▶ RECORDS FOR THIS EXERCISE:
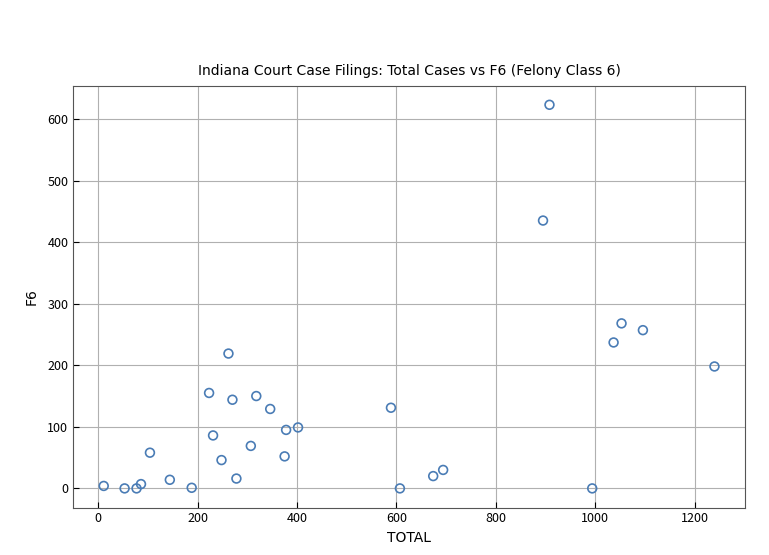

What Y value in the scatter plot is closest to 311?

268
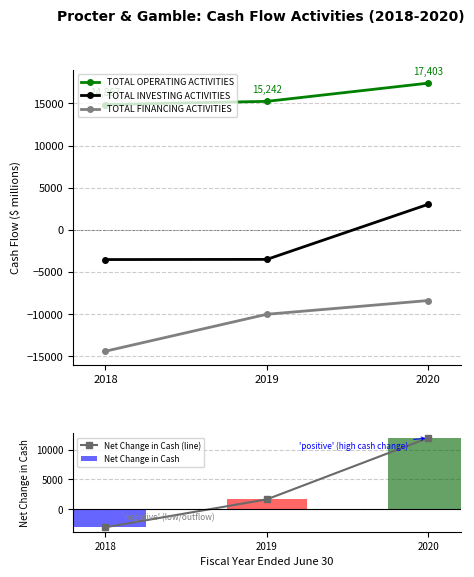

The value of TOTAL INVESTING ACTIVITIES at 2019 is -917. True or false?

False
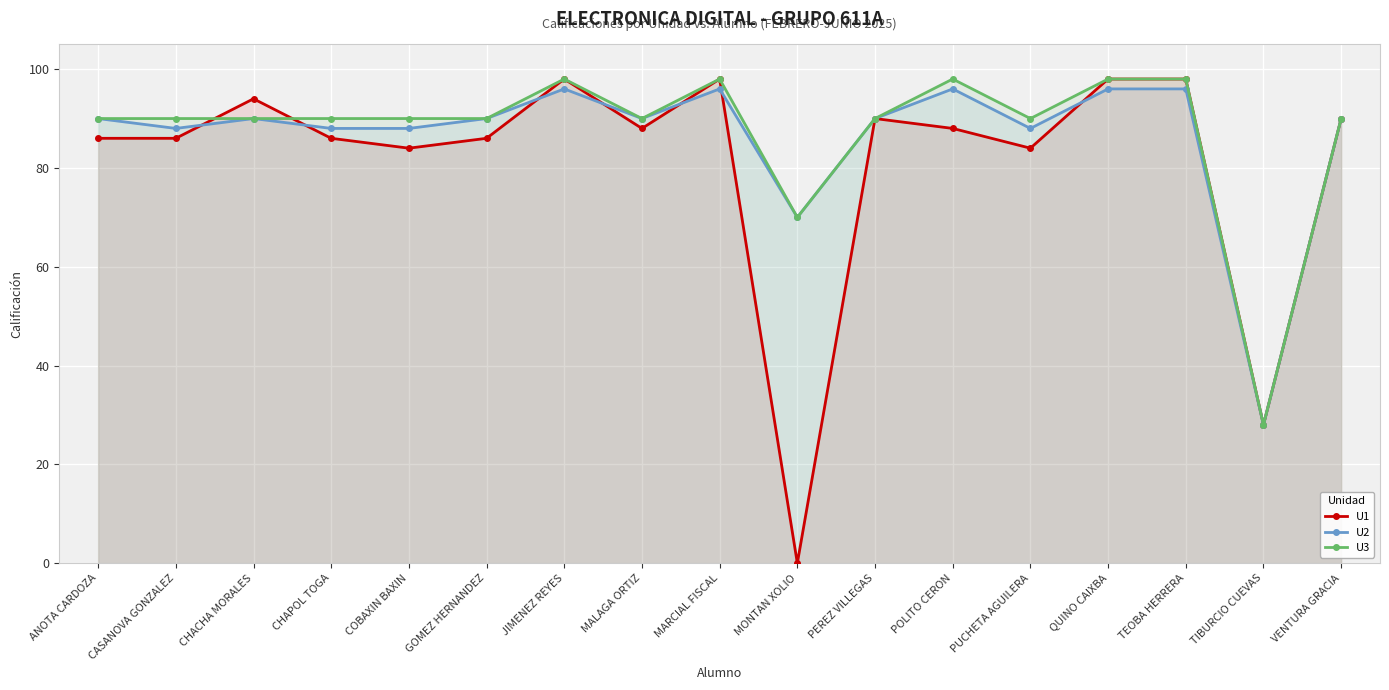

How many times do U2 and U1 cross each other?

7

--

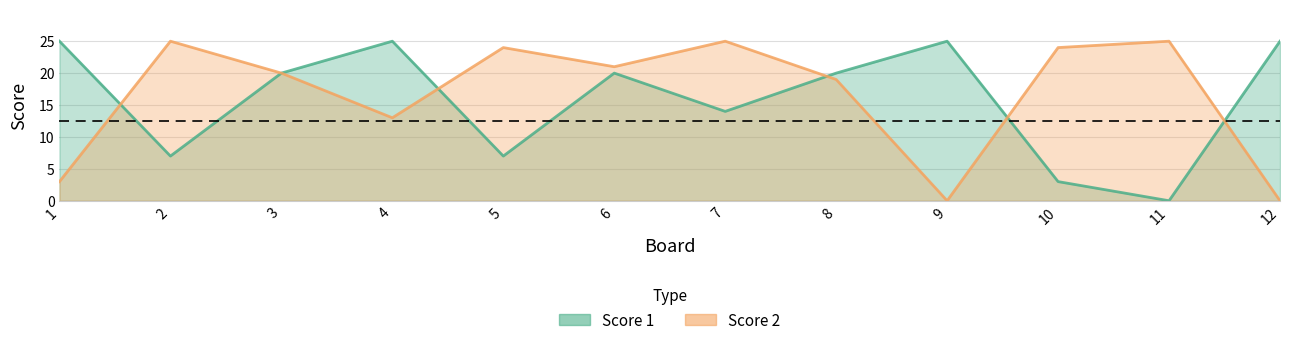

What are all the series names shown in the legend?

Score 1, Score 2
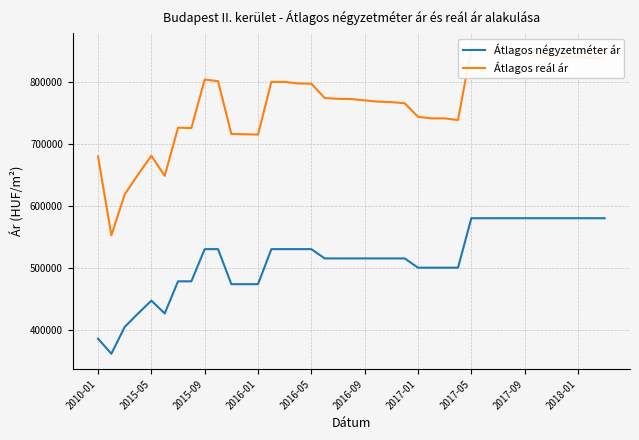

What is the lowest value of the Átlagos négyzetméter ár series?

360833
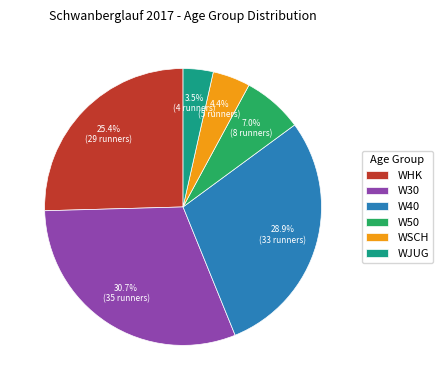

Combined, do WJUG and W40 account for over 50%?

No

---

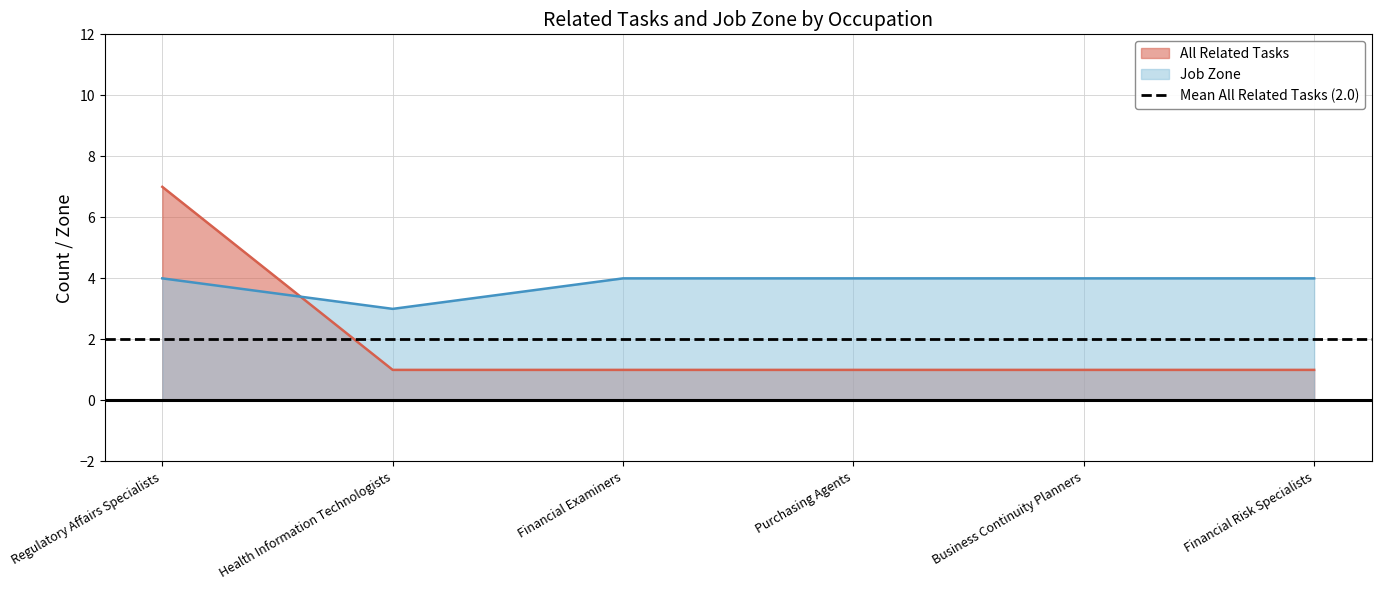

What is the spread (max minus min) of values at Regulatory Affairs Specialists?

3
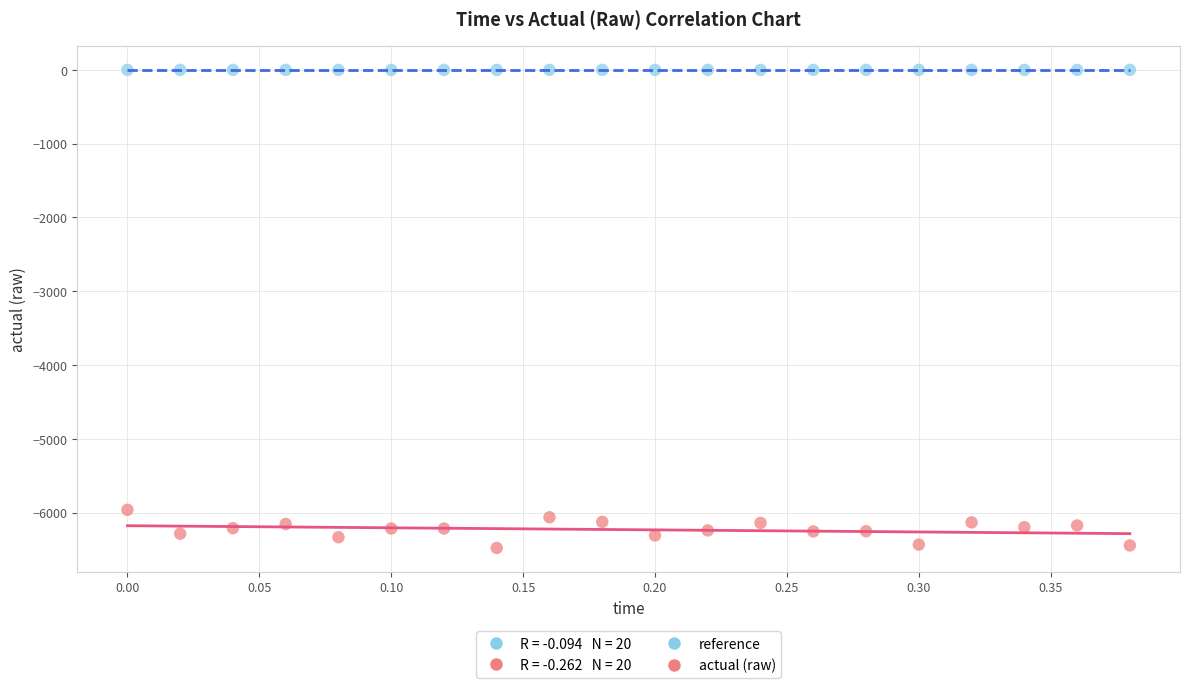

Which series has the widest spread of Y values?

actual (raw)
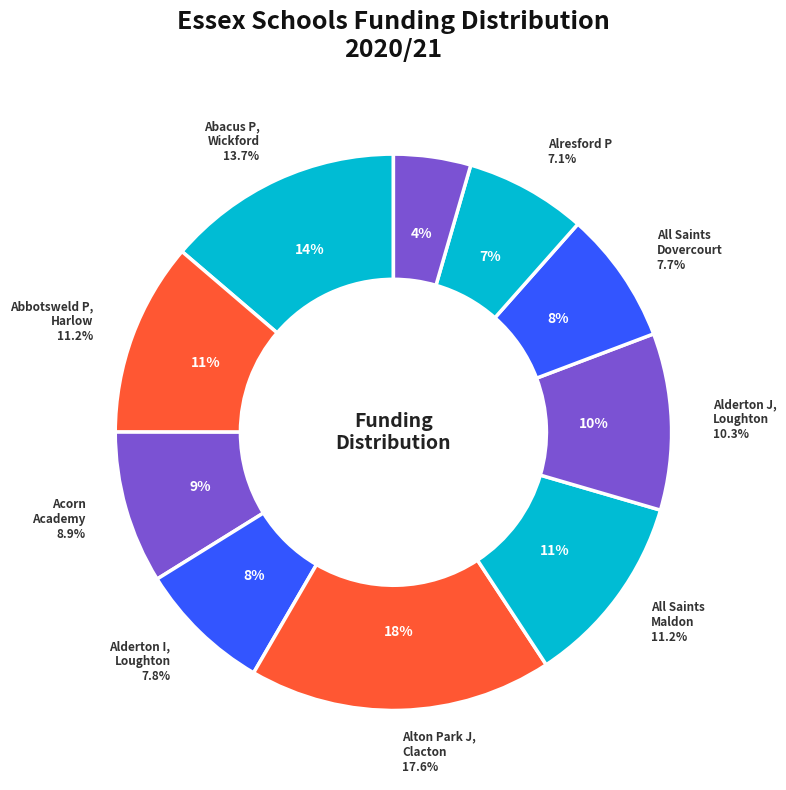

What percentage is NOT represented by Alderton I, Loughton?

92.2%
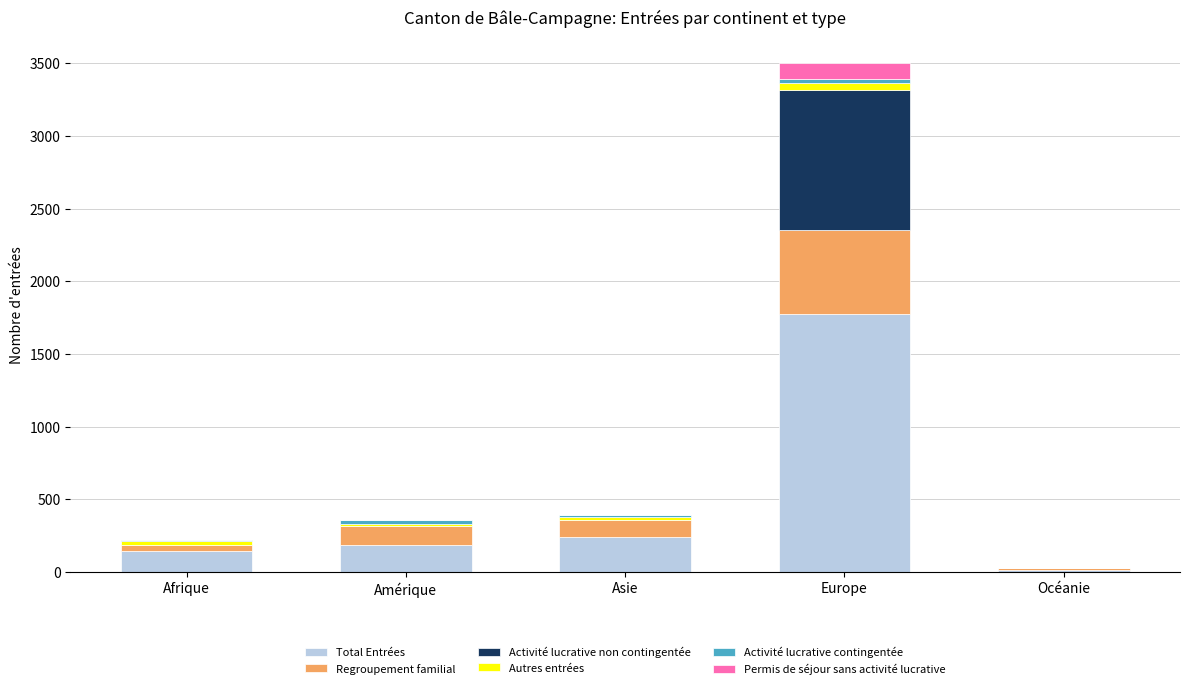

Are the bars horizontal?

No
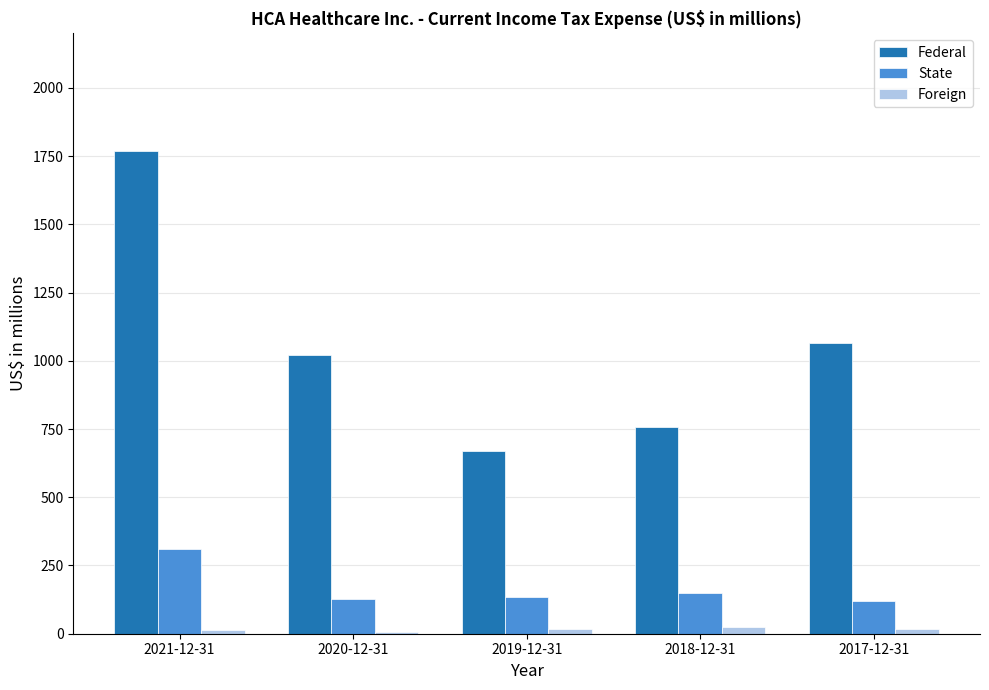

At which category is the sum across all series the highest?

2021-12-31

▶ REQUIRED WORK: Could you copy out the entries above, starting with the line that contains "Score 1, Score 2" up to and including the line that contains "Combined, do WJUG", with the pictures left out?

▶ RESPONSE FOR THIS EXERCISE:
Score 1, Score 2

What is the lowest value of the Átlagos négyzetméter ár series?

360833

Combined, do WJUG and W40 account for over 50%?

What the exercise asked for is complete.